24. Get Equal Substrings Within Budget

You are given two strings s and t of the same length. You want to change s to t. Changing the i-th character of s to i-th character of t costs |s[i] - t[i]| that is, the absolute difference between the ASCII values of the characters.

You are also given an integer maxCost.

Return the maximum length of a substring of s that can be changed to be the same as the corresponding substring of twith a cost less than or equal to maxCost.

If there is no substring from s that can be changed to its corresponding substring from t, return 0.

Example 1:

Input: s = "abcd", t = "bcdf", maxCost = 3
Output: 3
Explanation: "abc" of s can change to "bcd". That costs 3, so the maximum length is 3.

Example 2:

Input: s = "abcd", t = "cdef", maxCost = 3
Output: 1
Explanation: Each character in s costs 2 to change to charactor in t, so the maximum length is 1.

Example 3:

Input: s = "abcd", t = "acde", maxCost = 0
Output: 1
Explanation: You can't make any change, so the maximum length is 1.

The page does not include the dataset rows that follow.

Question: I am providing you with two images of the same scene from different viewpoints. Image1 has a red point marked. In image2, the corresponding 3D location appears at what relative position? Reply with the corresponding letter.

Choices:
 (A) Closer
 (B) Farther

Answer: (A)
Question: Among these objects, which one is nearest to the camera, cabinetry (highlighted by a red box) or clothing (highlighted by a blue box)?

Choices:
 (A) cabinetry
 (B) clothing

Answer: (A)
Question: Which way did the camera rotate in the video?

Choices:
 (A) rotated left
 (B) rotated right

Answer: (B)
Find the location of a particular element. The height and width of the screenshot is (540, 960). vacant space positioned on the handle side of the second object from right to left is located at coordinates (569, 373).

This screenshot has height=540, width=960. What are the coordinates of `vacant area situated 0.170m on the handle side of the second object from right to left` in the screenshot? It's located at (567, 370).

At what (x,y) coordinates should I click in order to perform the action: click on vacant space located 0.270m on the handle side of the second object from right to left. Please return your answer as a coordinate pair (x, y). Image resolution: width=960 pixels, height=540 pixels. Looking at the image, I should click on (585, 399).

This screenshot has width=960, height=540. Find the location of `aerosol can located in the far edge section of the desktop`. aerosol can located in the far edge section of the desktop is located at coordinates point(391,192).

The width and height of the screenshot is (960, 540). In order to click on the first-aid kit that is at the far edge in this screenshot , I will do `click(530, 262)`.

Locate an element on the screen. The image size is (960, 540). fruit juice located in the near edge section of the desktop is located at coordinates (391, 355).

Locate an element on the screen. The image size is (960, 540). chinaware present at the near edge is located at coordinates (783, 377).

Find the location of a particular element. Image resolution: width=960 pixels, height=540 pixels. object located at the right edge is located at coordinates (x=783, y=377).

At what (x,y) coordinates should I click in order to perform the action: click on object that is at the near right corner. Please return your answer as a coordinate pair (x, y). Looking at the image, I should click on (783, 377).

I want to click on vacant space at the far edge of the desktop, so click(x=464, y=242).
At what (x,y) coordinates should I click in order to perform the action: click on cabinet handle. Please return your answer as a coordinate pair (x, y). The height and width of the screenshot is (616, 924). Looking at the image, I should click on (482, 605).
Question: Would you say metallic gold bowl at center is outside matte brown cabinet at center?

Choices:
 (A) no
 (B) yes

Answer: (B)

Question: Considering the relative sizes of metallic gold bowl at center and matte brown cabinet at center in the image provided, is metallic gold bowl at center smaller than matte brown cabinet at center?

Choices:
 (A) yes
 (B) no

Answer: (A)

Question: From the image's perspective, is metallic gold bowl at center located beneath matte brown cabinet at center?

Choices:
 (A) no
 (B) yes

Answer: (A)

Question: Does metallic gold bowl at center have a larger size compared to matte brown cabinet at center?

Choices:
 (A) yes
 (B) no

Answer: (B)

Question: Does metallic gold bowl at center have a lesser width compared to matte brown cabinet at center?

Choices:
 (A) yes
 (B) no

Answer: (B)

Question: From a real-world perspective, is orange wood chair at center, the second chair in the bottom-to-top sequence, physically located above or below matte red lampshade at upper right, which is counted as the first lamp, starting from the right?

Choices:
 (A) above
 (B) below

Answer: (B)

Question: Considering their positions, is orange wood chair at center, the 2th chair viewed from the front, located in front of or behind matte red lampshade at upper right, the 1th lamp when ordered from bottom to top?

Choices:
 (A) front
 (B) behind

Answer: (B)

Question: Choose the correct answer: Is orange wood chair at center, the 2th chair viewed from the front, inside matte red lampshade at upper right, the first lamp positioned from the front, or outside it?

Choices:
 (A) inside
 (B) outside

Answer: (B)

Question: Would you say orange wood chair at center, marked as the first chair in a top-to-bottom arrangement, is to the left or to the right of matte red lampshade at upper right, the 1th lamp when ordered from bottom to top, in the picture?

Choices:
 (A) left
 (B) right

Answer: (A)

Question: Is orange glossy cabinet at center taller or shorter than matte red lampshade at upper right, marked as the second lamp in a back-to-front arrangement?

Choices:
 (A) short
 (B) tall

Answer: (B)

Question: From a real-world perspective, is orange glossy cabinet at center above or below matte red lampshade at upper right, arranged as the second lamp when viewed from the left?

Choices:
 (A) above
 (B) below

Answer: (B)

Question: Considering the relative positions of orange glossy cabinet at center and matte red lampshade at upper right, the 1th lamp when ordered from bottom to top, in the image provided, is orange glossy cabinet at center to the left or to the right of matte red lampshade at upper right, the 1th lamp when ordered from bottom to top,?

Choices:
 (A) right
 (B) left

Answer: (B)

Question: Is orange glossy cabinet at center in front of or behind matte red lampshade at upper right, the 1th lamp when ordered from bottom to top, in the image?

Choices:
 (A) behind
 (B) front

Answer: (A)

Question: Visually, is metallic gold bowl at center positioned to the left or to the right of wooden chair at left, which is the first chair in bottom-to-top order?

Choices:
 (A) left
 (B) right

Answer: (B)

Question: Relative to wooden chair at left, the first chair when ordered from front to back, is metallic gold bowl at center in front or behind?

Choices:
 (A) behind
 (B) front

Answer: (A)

Solution: (Sliding Window)

Calculate the cost of changes for each index and find max subarray using sliding window

class Solution
{
public:
    int equalSubstring(string s, string t, int maxCost)
    {

        int n = s.length();
        vector<int> v;
        
        for (int i = 0; i < n; i++)
        {
            int x = abs(s[i] - t[i]);
            v.push_back(x);
        }

        int i = 0;
        int sum = 0;
        int idx = 0;
        int maxLen = 0;

        while (i < v.size())
        {
            if (sum + v[i] <= maxCost)
            {
                sum += v[i];
                i++;
            }
            else
            {
                int len = i - idx;
                maxLen = max(maxLen, len);
                sum = sum - v[idx];
                idx++;
            }
        }

        if (sum <= maxCost)
        {
            int l = i - idx;
            maxLen = max(maxLen, l);
        }

        return maxLen;
    }
};

Time Complexity: O(n)